* **REQUEST**
Copy out every line of the material below, character for character, apart from the pictures.

-=-=-

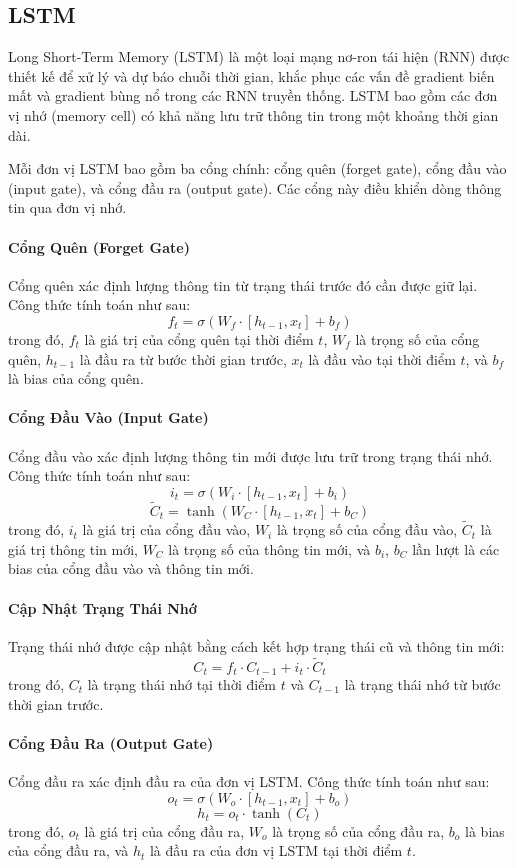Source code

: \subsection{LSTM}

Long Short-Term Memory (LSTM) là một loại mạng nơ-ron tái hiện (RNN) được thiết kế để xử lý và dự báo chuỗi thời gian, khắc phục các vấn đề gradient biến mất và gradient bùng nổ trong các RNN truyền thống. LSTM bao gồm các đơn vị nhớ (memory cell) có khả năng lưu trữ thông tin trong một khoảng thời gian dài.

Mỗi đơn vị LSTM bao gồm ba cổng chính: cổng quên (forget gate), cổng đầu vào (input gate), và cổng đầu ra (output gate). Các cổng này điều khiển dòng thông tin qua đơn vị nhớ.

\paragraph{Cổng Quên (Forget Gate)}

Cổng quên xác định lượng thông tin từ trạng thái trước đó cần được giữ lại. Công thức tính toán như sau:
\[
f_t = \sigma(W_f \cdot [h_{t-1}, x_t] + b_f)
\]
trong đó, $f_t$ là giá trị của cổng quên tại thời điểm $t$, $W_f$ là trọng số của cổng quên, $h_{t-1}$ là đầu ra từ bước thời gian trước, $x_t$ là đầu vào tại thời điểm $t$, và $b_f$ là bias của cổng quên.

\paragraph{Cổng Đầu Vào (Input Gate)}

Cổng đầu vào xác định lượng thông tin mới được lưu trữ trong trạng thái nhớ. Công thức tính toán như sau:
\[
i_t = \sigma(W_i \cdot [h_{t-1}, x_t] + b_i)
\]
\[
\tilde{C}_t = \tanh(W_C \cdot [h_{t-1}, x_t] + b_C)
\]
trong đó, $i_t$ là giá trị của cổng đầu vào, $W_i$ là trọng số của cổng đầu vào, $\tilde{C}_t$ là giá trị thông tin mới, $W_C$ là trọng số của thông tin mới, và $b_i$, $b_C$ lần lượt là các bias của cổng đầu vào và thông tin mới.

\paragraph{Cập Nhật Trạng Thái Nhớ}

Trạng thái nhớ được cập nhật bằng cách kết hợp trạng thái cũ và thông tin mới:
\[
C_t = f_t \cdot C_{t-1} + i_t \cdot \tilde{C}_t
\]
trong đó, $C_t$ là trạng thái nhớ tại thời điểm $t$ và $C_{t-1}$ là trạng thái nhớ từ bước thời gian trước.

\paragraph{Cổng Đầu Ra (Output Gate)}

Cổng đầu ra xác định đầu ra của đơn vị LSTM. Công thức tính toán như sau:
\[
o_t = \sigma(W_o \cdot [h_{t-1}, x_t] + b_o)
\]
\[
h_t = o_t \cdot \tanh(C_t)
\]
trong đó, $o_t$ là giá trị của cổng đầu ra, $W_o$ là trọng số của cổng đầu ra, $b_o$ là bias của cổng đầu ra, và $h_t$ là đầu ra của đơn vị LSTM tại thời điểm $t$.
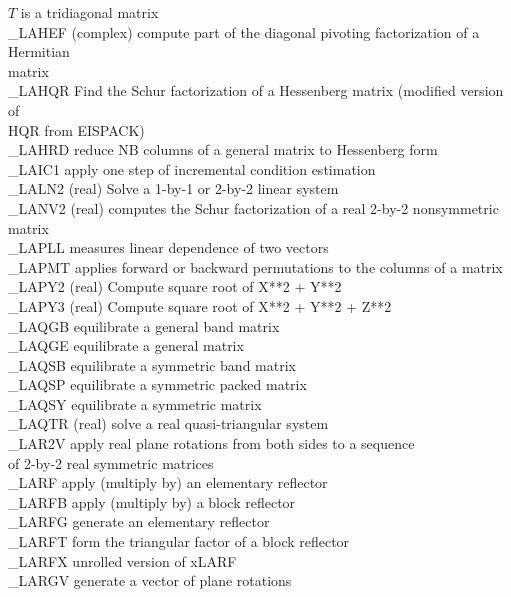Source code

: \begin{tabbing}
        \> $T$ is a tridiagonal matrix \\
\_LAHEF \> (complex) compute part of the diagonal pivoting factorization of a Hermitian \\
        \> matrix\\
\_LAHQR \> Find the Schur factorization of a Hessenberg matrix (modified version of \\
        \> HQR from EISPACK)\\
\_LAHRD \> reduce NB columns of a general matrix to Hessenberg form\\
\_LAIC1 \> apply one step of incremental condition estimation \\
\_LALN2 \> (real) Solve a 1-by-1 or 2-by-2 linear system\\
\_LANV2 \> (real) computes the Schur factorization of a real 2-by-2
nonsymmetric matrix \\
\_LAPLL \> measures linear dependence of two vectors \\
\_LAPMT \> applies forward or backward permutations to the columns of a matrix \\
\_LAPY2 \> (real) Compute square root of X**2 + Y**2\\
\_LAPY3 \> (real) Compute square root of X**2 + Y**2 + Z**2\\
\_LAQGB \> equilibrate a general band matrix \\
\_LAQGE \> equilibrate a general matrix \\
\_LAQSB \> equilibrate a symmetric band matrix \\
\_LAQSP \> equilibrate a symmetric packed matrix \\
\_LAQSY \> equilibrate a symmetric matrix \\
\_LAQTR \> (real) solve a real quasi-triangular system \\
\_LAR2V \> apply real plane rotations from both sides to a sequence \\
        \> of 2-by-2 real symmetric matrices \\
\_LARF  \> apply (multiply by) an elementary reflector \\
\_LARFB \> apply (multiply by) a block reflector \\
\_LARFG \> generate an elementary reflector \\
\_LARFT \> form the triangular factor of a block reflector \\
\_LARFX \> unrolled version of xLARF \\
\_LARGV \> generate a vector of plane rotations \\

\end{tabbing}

-=-=-

* **RESPONSE TO THE EXERCISE**
Source code

: \subsection{LSTM}

Long Short-Term Memory (LSTM) là một loại mạng nơ-ron tái hiện (RNN) được thiết kế để xử lý và dự báo chuỗi thời gian, khắc phục các vấn đề gradient biến mất và gradient bùng nổ trong các RNN truyền thống. LSTM bao gồm các đơn vị nhớ (memory cell) có khả năng lưu trữ thông tin trong một khoảng thời gian dài.

Mỗi đơn vị LSTM bao gồm ba cổng chính: cổng quên (forget gate), cổng đầu vào (input gate), và cổng đầu ra (output gate). Các cổng này điều khiển dòng thông tin qua đơn vị nhớ.

\paragraph{Cổng Quên (Forget Gate)}

Cổng quên xác định lượng thông tin từ trạng thái trước đó cần được giữ lại. Công thức tính toán như sau:
\[
f_t = \sigma(W_f \cdot [h_{t-1}, x_t] + b_f)
\]
trong đó, $f_t$ là giá trị của cổng quên tại thời điểm $t$, $W_f$ là trọng số của cổng quên, $h_{t-1}$ là đầu ra từ bước thời gian trước, $x_t$ là đầu vào tại thời điểm $t$, và $b_f$ là bias của cổng quên.

\paragraph{Cổng Đầu Vào (Input Gate)}

Cổng đầu vào xác định lượng thông tin mới được lưu trữ trong trạng thái nhớ. Công thức tính toán như sau:
\[
i_t = \sigma(W_i \cdot [h_{t-1}, x_t] + b_i)
\]
\[
\tilde{C}_t = \tanh(W_C \cdot [h_{t-1}, x_t] + b_C)
\]
trong đó, $i_t$ là giá trị của cổng đầu vào, $W_i$ là trọng số của cổng đầu vào, $\tilde{C}_t$ là giá trị thông tin mới, $W_C$ là trọng số của thông tin mới, và $b_i$, $b_C$ lần lượt là các bias của cổng đầu vào và thông tin mới.

\paragraph{Cập Nhật Trạng Thái Nhớ}

Trạng thái nhớ được cập nhật bằng cách kết hợp trạng thái cũ và thông tin mới:
\[
C_t = f_t \cdot C_{t-1} + i_t \cdot \tilde{C}_t
\]
trong đó, $C_t$ là trạng thái nhớ tại thời điểm $t$ và $C_{t-1}$ là trạng thái nhớ từ bước thời gian trước.

\paragraph{Cổng Đầu Ra (Output Gate)}

Cổng đầu ra xác định đầu ra của đơn vị LSTM. Công thức tính toán như sau:
\[
o_t = \sigma(W_o \cdot [h_{t-1}, x_t] + b_o)
\]
\[
h_t = o_t \cdot \tanh(C_t)
\]
trong đó, $o_t$ là giá trị của cổng đầu ra, $W_o$ là trọng số của cổng đầu ra, $b_o$ là bias của cổng đầu ra, và $h_t$ là đầu ra của đơn vị LSTM tại thời điểm $t$.
Source code

: \begin{tabbing}
        \> $T$ is a tridiagonal matrix \\
\_LAHEF \> (complex) compute part of the diagonal pivoting factorization of a Hermitian \\
        \> matrix\\
\_LAHQR \> Find the Schur factorization of a Hessenberg matrix (modified version of \\
        \> HQR from EISPACK)\\
\_LAHRD \> reduce NB columns of a general matrix to Hessenberg form\\
\_LAIC1 \> apply one step of incremental condition estimation \\
\_LALN2 \> (real) Solve a 1-by-1 or 2-by-2 linear system\\
\_LANV2 \> (real) computes the Schur factorization of a real 2-by-2
nonsymmetric matrix \\
\_LAPLL \> measures linear dependence of two vectors \\
\_LAPMT \> applies forward or backward permutations to the columns of a matrix \\
\_LAPY2 \> (real) Compute square root of X**2 + Y**2\\
\_LAPY3 \> (real) Compute square root of X**2 + Y**2 + Z**2\\
\_LAQGB \> equilibrate a general band matrix \\
\_LAQGE \> equilibrate a general matrix \\
\_LAQSB \> equilibrate a symmetric band matrix \\
\_LAQSP \> equilibrate a symmetric packed matrix \\
\_LAQSY \> equilibrate a symmetric matrix \\
\_LAQTR \> (real) solve a real quasi-triangular system \\
\_LAR2V \> apply real plane rotations from both sides to a sequence \\
        \> of 2-by-2 real symmetric matrices \\
\_LARF  \> apply (multiply by) an elementary reflector \\
\_LARFB \> apply (multiply by) a block reflector \\
\_LARFG \> generate an elementary reflector \\
\_LARFT \> form the triangular factor of a block reflector \\
\_LARFX \> unrolled version of xLARF \\
\_LARGV \> generate a vector of plane rotations \\

\end{tabbing}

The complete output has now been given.